**Using the information**:
- a) In the article on climate risk and energy megaprojects, update everything from "Carbon Tracker reports" down to "stock market pressure).", replacing "Big Oil" with "the oil majors".
- b) According to the article on climate risk and energy megaprojects, how much have the major oil companies planned to invest over the next decade in projects that require oil prices of at least $95 per barrel?
- c) From the article on climate risk and energy megaprojects, list the types of projects for which Carbon Tracker's latest report tabulates each oil company's planned spending.

When you want someone to stop doing something, is it more effective to ask them to be altruistic or to tell them they might lose money if they keep doing it?

When you want someone to stop doing something, is it more effective to ask them to be altruistic or to tell them they might lose money if they keep doing it?

More specifically, if you’re against an energy megaproject, should you ask the CEO to think about the global climate change implications, or tell the shareholders they are about to kiss a few billion dollars goodbye?

Lots of newspaper columns, including this one, are often filled with mentions of big new projects with eye-popping multi-billion dollar capital budgets. In the last few weeks alone, I’ve mentioned Russia’s Yamal liquefied natural gas project, Alaska and B.C. pipelines and LNG export terminals, and the Alberta oil sands.

Meanwhile, in some other part of the paper, there is usually a story about the increasingly convincing evidence that human carbon emissions are changing the climate in scary ways.

Some smart financial types, mostly in London, connected these dots and asked the question: why are people investing billions in megaprojects that take decades to pay back, if there is a sizeable risk that future climate change policies will make these projects lose money?

The call themselves the Carbon Tracker Initiative, and their think tank is funded by some big name European and American foundations. Their reports, couched in language familiar to CEOs and investment fund managers, has rippled through the energy markets like a post-frack quake.

The people that manage billion-dollar investment funds are supposed to be smart. But the markets can make big mistakes. Look at the giant write-offs the big global mining companies are announcing these days. All those acquisitions, mergers and megaprojects attracted a lot of capital a few years ago, but a lot of them look like duds today.

Carbon Tracker reports that the major oil companies have $548 billion (all figures U.S. dollars) in investment planned over the next decade in projects that require oil prices to be at least $95 per barrel. It’s a third of their total spending. The number would likely be over a trillion dollars if you included plans by the big state-owned oil companies around the world (but they tend to be less transparent than Big Oil and their owners are largely immune to stock market pressure).

Many of the projects on this list include Arctic and deep-water initiatives that give environmentalists the heebie-jeebies.

Carbon Tracker points out that these projects could turn out to be “low return assets in a low-demand scenario” and that investors should “challenge developments that carry an undue risk of wasting capital and destroying value.” Carbon Tracker’s latest report includes a handy table of how many billions each oil company plans to spend on Arctic, oil sands and deep water projects, even listing the cancellation candidates by name.

**Dataset content**:
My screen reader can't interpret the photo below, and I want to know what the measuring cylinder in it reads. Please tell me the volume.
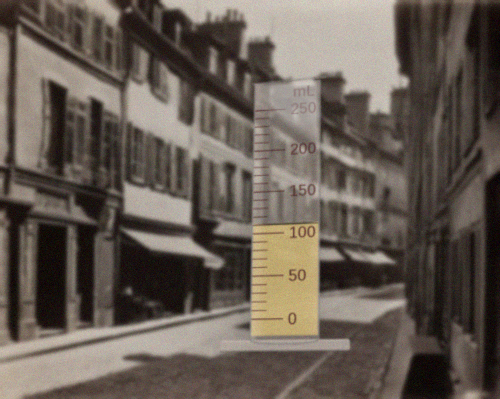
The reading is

**Responses by task**:
- a)
Carbon Tracker reports that the major oil companies have $548 billion (all figures U.S. dollars) in investment planned over the next decade in projects that require oil prices to be at least $95 per barrel. It’s a third of their total spending. The number would likely be over a trillion dollars if you included plans by the big state-owned oil companies around the world (but they tend to be less transparent than the oil majors and their owners are largely immune to stock market pressure).

- b) $548 billion (U.S. dollars).

- c) Arctic, oil sands, deep water